Pour revenir sur l’exemple de Google, on peut s’habituer en quelque sorte à être agile. L’enjeu c’est de s’habituer à admettre qu’on peut être en demeure de modifier des habitudes, des compétences, des comportements en restant ouvert à l’environnement, tout en admettant que ce n’est pas grave. C’est important de se dire cela. L’incertitude fait peur autant qu’on croit que la seule condition de fonctionnement vraiment satisfaisante c’est le contrôle, ce qui n’est pas vrai. Si on observe bien ce qu’on est en train de dire, le thème dont on parle, le court terme et le long terme, ce n’est pas seulement une question de durée temporelle. Si le long terme c’est l’incertitude et le court terme c’est le contrôle, on peut observer qu’en fait tous les jours, nous sommes vous et moi, y compris dans nos vies familiales, constamment confrontés à des petites ou grandes incertitudes, et on fait avec.

Mariya Valkodinova : Cette tension est donc devenue en quelque sorte permanente ?

Laurent Bibard : Elle est permanente. Elle est constante. Si on en prend conscience, on devient plus habile. On arrive à jouer avec.

Mariya Valkodinova : Pour revenir une dernière fois sur l’exemple de Google, ils ont une culture de l’innovation très présente. On parle des innovations qui ont réussi, mais la majeure partie des innovations échouent, et on n’en entend jamais parler.

Laurent Bibard : Tout à fait. Ce qui fait peut-être leur agilité c’est qu’ils essayent sans cesse. C’est un point important à conseiller à tout le monde : il faut sans cesse essayer. L’écrivain Paul Valery disait : « il faut tenter de vivre ». Je pense qu’il est intéressant de renverser le propos : il faut vivre de tenter.

Mariya Valkodinova : Pour conclure, d’après vous cette tension vaut-elle pour tous les domaines et secteurs ?

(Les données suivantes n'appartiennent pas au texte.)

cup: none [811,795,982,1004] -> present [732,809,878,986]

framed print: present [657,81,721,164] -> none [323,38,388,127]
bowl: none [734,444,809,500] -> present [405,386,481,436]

Laurent Bibard : Oui, cela nous fait revenir au livre sur la complexité. La gestion est toujours inscrite dans une société. Cette tension court-terme/long-terme concerne l’humanité elle-même. Dès la vie familiale elle est opérante. Quand on parle d’éducation des enfants, à court terme il faut les faire manger, et à long terme il faut leur donner les moyens d’acquérir un métier par exemple. Puis, sur le plan politique, elle est évidemment parfaitement valable. Les grands enjeux géopolitiques mélangent à la fois des enjeux immédiats de court terme et des questions qui sont d’un temps très long. Les conflits du Moyen Orient en témoignent. Cette tension joue à tout niveau.